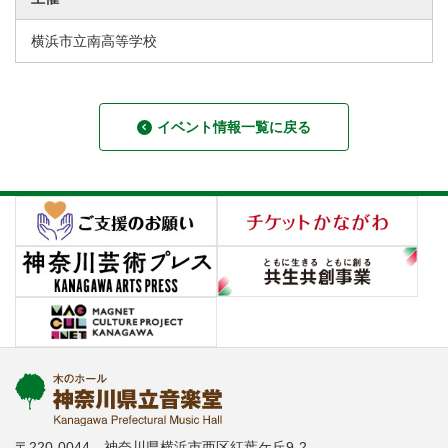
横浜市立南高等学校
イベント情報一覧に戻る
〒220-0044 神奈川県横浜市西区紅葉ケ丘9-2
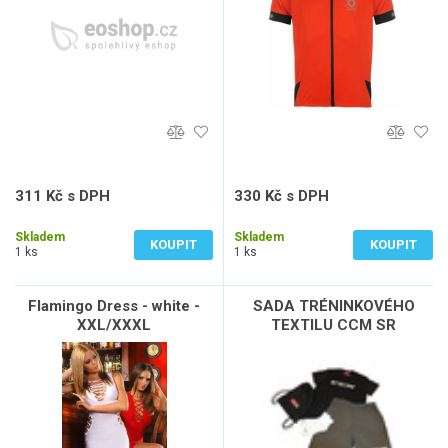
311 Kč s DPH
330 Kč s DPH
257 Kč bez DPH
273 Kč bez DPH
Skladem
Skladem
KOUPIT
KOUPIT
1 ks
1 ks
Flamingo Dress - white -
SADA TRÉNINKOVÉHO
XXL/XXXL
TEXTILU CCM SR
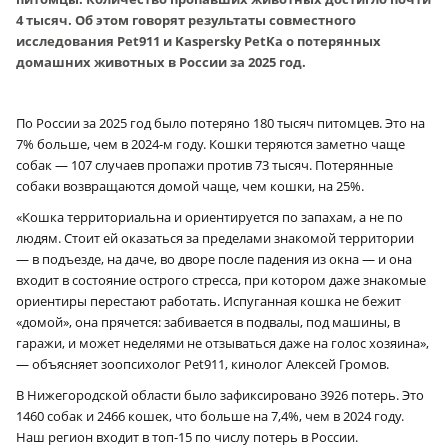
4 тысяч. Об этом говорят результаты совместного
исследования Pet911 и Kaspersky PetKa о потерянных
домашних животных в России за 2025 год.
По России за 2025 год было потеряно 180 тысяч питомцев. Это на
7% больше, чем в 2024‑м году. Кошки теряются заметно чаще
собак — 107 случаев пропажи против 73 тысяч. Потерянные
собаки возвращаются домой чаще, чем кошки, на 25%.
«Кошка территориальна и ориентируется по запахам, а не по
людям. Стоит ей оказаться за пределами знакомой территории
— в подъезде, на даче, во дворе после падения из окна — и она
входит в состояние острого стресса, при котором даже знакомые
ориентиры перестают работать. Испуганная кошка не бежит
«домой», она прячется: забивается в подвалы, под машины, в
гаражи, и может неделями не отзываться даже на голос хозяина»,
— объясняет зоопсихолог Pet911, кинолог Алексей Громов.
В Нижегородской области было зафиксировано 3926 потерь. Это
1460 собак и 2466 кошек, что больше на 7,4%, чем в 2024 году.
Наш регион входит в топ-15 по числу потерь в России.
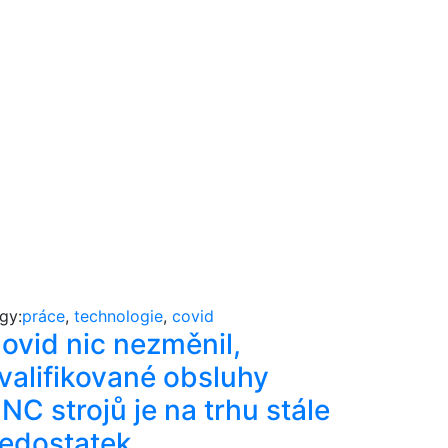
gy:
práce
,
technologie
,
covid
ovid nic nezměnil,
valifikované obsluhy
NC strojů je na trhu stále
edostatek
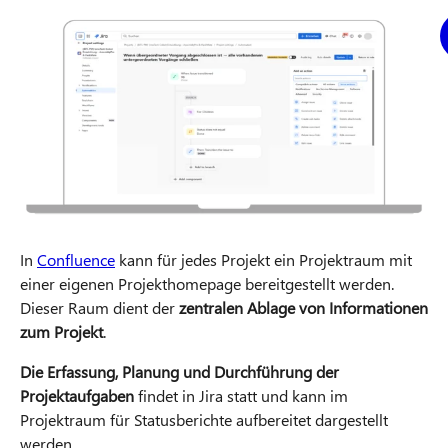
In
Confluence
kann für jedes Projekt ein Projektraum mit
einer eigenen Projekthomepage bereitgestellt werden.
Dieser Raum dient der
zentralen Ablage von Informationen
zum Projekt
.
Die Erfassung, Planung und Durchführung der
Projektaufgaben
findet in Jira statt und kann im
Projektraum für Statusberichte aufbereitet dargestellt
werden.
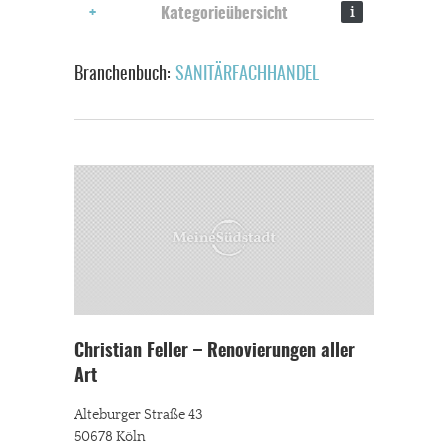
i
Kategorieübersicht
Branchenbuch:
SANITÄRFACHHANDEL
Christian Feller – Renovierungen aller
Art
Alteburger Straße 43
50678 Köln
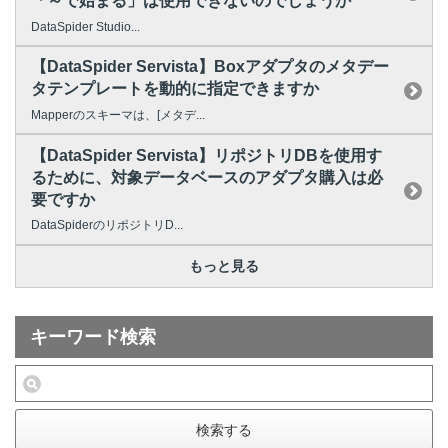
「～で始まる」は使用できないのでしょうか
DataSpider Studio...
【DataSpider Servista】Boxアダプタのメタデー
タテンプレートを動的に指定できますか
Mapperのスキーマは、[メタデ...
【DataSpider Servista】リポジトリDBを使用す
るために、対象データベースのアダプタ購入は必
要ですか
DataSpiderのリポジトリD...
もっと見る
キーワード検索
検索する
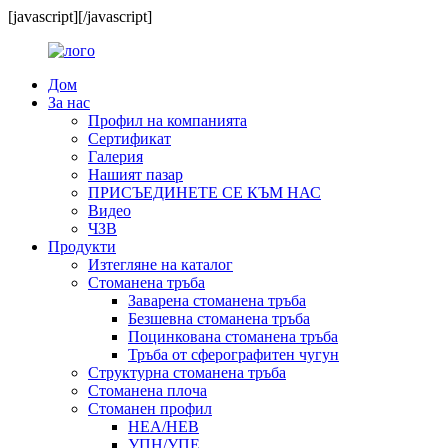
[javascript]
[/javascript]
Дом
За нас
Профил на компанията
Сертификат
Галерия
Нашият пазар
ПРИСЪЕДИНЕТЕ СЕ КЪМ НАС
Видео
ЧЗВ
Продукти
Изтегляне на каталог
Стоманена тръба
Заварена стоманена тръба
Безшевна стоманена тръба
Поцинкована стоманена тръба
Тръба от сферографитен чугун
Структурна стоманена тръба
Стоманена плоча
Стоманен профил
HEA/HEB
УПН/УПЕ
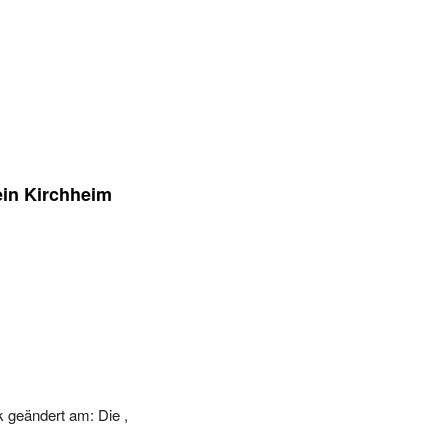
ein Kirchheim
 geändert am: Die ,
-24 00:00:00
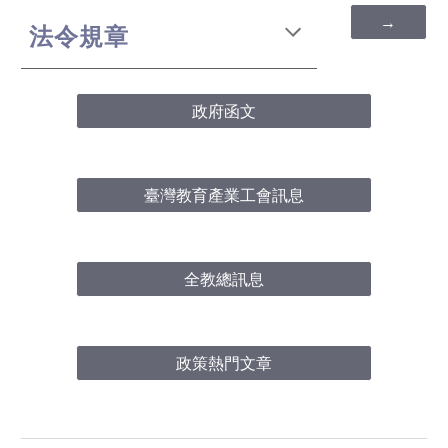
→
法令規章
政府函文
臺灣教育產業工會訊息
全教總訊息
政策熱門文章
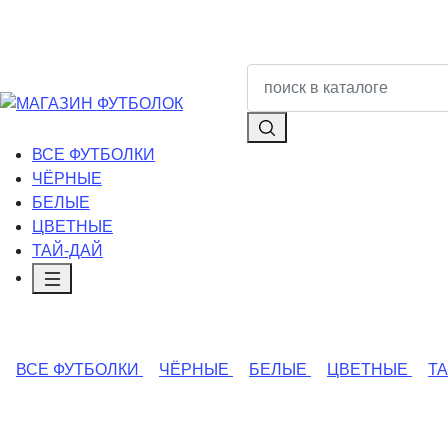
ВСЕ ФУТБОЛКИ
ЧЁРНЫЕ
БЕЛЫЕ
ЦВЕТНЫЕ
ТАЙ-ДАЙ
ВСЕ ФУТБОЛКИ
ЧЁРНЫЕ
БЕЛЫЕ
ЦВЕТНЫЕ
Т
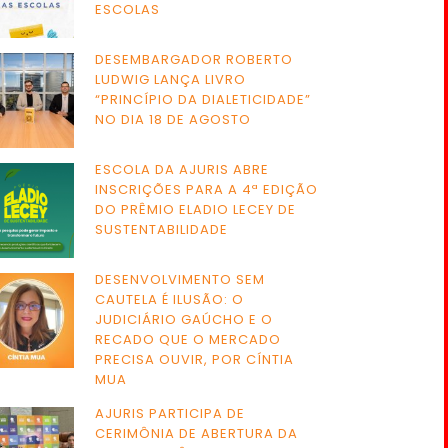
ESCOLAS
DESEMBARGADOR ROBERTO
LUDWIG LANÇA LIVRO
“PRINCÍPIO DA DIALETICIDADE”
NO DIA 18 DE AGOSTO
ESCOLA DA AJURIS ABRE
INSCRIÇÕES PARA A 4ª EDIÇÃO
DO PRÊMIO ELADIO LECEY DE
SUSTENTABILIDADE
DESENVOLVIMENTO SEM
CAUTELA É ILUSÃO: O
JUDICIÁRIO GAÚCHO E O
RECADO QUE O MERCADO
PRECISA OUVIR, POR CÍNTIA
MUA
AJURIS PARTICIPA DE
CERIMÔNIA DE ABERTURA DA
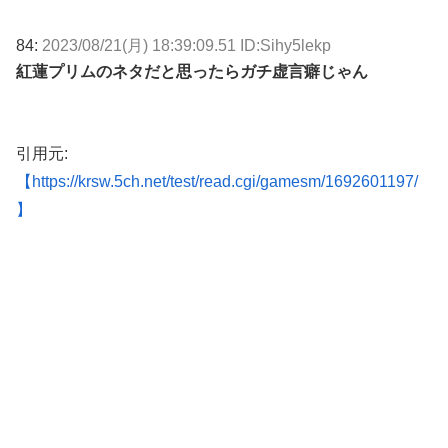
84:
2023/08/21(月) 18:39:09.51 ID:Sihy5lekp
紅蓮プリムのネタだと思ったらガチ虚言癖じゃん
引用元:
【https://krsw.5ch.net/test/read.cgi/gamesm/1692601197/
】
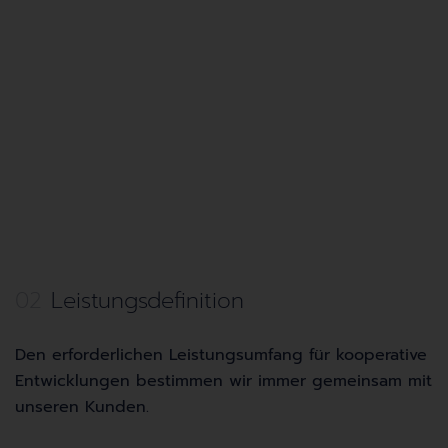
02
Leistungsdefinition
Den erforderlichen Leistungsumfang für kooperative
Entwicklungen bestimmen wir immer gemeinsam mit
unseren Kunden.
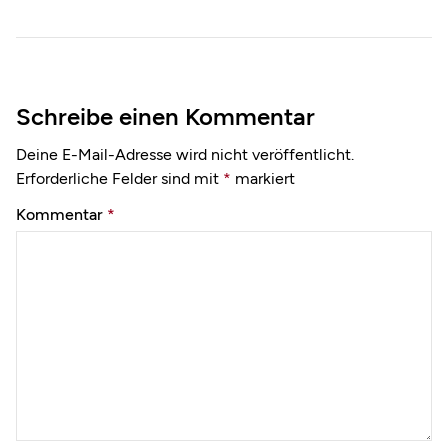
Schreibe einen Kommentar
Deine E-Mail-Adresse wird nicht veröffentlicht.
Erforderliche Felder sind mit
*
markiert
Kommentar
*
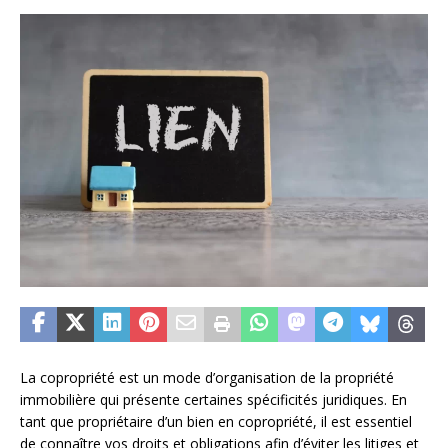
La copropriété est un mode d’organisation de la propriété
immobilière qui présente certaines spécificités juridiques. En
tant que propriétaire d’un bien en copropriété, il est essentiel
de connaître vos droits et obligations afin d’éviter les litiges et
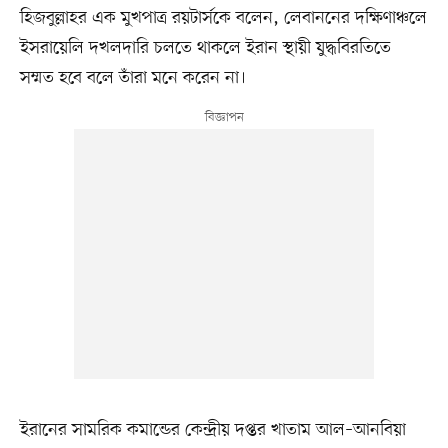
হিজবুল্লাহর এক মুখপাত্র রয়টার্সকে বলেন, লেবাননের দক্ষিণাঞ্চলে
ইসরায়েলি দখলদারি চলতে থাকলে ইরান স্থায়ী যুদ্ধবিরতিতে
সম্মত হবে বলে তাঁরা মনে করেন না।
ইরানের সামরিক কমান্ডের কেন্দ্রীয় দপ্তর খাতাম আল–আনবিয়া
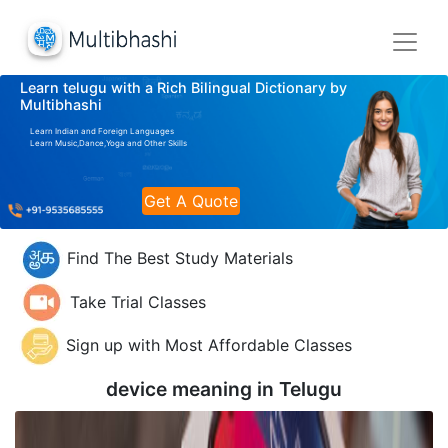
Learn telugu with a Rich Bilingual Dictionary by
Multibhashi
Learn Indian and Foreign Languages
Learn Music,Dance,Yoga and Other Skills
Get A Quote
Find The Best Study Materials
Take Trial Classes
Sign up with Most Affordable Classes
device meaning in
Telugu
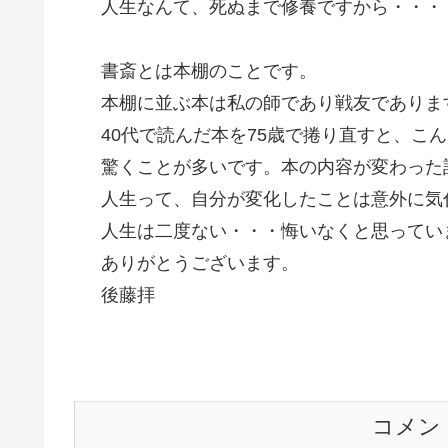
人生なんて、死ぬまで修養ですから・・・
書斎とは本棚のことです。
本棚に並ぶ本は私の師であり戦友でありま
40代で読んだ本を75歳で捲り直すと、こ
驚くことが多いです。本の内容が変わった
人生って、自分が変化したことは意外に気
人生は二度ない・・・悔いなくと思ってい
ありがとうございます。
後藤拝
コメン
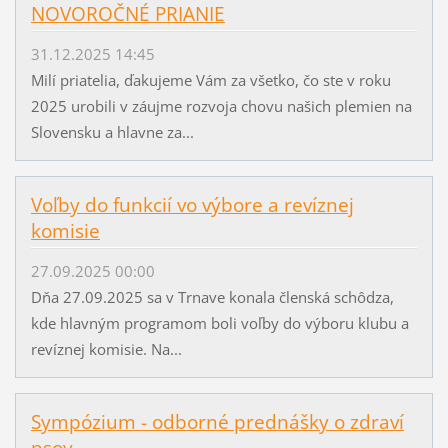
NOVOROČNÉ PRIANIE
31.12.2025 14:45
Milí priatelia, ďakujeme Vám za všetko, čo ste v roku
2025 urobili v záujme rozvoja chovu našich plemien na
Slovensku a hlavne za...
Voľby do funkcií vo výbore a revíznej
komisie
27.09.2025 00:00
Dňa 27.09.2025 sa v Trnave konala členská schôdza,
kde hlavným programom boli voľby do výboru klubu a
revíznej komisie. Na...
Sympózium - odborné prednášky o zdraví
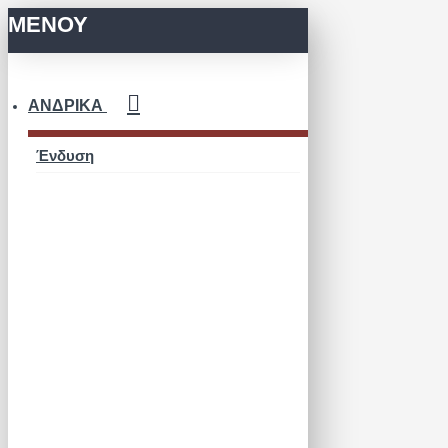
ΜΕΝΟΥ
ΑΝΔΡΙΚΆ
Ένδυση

> _TO-DO ITEM_:
Could the listing above be printed again in full, with every picture omitted?

> _EXERCISE RESULT_:
横浜市立南高等学校
イベント情報一覧に戻る
〒220-0044 神奈川県横浜市西区紅葉ケ丘9-2
311 Kč s DPH
330 Kč s DPH
257 Kč bez DPH
273 Kč bez DPH
Skladem
Skladem
KOUPIT
KOUPIT
1 ks
1 ks
Flamingo Dress - white -
SADA TRÉNINKOVÉHO
XXL/XXXL
TEXTILU CCM SR
4 тысяч. Об этом говорят результаты совместного
исследования Pet911 и Kaspersky PetKa о потерянных
домашних животных в России за 2025 год.
По России за 2025 год было потеряно 180 тысяч питомцев. Это на
7% больше, чем в 2024‑м году. Кошки теряются заметно чаще
собак — 107 случаев пропажи против 73 тысяч. Потерянные
собаки возвращаются домой чаще, чем кошки, на 25%.
«Кошка территориальна и ориентируется по запахам, а не по
людям. Стоит ей оказаться за пределами знакомой территории
— в подъезде, на даче, во дворе после падения из окна — и она
входит в состояние острого стресса, при котором даже знакомые
ориентиры перестают работать. Испуганная кошка не бежит
«домой», она прячется: забивается в подвалы, под машины, в
гаражи, и может неделями не отзываться даже на голос хозяина»,
— объясняет зоопсихолог Pet911, кинолог Алексей Громов.
В Нижегородской области было зафиксировано 3926 потерь. Это
1460 собак и 2466 кошек, что больше на 7,4%, чем в 2024 году.
Наш регион входит в топ-15 по числу потерь в России.
gy:
práce
,
technologie
,
covid
ovid nic nezměnil,
valifikované obsluhy
NC strojů je na trhu stále
edostatek
In
Confluence
kann für jedes Projekt ein Projektraum mit
einer eigenen Projekthomepage bereitgestellt werden.
Dieser Raum dient der
zentralen Ablage von Informationen
zum Projekt
.
Die Erfassung, Planung und Durchführung der
Projektaufgaben
findet in Jira statt und kann im
Projektraum für Statusberichte aufbereitet dargestellt
werden.
i
Kategorieübersicht
Branchenbuch:
SANITÄRFACHHANDEL
Christian Feller – Renovierungen aller
Art
Alteburger Straße 43
50678 Köln
「～で始まる」は使用できないのでしょうか
DataSpider Studio...
【DataSpider Servista】Boxアダプタのメタデー
タテンプレートを動的に指定できますか
Mapperのスキーマは、[メタデ...
【DataSpider Servista】リポジトリDBを使用す
るために、対象データベースのアダプタ購入は必
要ですか
DataSpiderのリポジトリD...
もっと見る
キーワード検索
検索する
[javascript]
[/javascript]
Дом
За нас
Профил на компанията
Сертификат
Галерия
Нашият пазар
ПРИСЪЕДИНЕТЕ СЕ КЪМ НАС
Видео
ЧЗВ
Продукти
Изтегляне на каталог
Стоманена тръба
Заварена стоманена тръба
Безшевна стоманена тръба
Поцинкована стоманена тръба
Тръба от сферографитен чугун
Структурна стоманена тръба
Стоманена плоча
Стоманен профил
HEA/HEB
УПН/УПЕ
ein Kirchheim
 geändert am: Die ,
-24 00:00:00
→
法令規章
政府函文
臺灣教育產業工會訊息
全教總訊息
政策熱門文章
ВСЕ ФУТБОЛКИ
ЧЁРНЫЕ
БЕЛЫЕ
ЦВЕТНЫЕ
ТАЙ-ДАЙ
ВСЕ ФУТБОЛКИ
ЧЁРНЫЕ
БЕЛЫЕ
ЦВЕТНЫЕ
Т
ESCOLAS
DESEMBARGADOR ROBERTO
LUDWIG LANÇA LIVRO
“PRINCÍPIO DA DIALETICIDADE”
NO DIA 18 DE AGOSTO
ESCOLA DA AJURIS ABRE
INSCRIÇÕES PARA A 4ª EDIÇÃO
DO PRÊMIO ELADIO LECEY DE
SUSTENTABILIDADE
DESENVOLVIMENTO SEM
CAUTELA É ILUSÃO: O
JUDICIÁRIO GAÚCHO E O
RECADO QUE O MERCADO
PRECISA OUVIR, POR CÍNTIA
MUA
AJURIS PARTICIPA DE
CERIMÔNIA DE ABERTURA DA
84:
2023/08/21(月) 18:39:09.51 ID:Sihy5lekp
紅蓮プリムのネタだと思ったらガチ虚言癖じゃん
引用元:
【https://krsw.5ch.net/test/read.cgi/gamesm/1692601197/
】
02
Leistungsdefinition
Den erforderlichen Leistungsumfang für kooperative
Entwicklungen bestimmen wir immer gemeinsam mit
unseren Kunden.
Schreibe einen Kommentar
Deine E-Mail-Adresse wird nicht veröffentlicht.
Erforderliche Felder sind mit
*
markiert
Kommentar
*
La copropriété est un mode d’organisation de la propriété
immobilière qui présente certaines spécificités juridiques. En
tant que propriétaire d’un bien en copropriété, il est essentiel
de connaître vos droits et obligations afin d’éviter les litiges et
হিজবুল্লাহর এক মুখপাত্র রয়টার্সকে বলেন, লেবাননের দক্ষিণাঞ্চলে
ইসরায়েলি দখলদারি চলতে থাকলে ইরান স্থায়ী যুদ্ধবিরতিতে
সম্মত হবে বলে তাঁরা মনে করেন না।
ইরানের সামরিক কমান্ডের কেন্দ্রীয় দপ্তর খাতাম আল–আনবিয়া
Learn telugu with a Rich Bilingual Dictionary by
Multibhashi
Learn Indian and Foreign Languages
Learn Music,Dance,Yoga and Other Skills
Get A Quote
Find The Best Study Materials
Take Trial Classes
Sign up with Most Affordable Classes
device meaning in
Telugu
人生なんて、死ぬまで修養ですから・・・
書斎とは本棚のことです。
本棚に並ぶ本は私の師であり戦友でありま
40代で読んだ本を75歳で捲り直すと、こ
驚くことが多いです。本の内容が変わった
人生って、自分が変化したことは意外に気
人生は二度ない・・・悔いなくと思ってい
ありがとうございます。
後藤拝
コメン
NOVOROČNÉ PRIANIE
31.12.2025 14:45
Milí priatelia, ďakujeme Vám za všetko, čo ste v roku
2025 urobili v záujme rozvoja chovu našich plemien na
Slovensku a hlavne za...
Voľby do funkcií vo výbore a revíznej
komisie
27.09.2025 00:00
Dňa 27.09.2025 sa v Trnave konala členská schôdza,
kde hlavným programom boli voľby do výboru klubu a
revíznej komisie. Na...
Sympózium - odborné prednášky o zdraví
ΜΕΝΟΥ
ΑΝΔΡΙΚΆ
Ένδυση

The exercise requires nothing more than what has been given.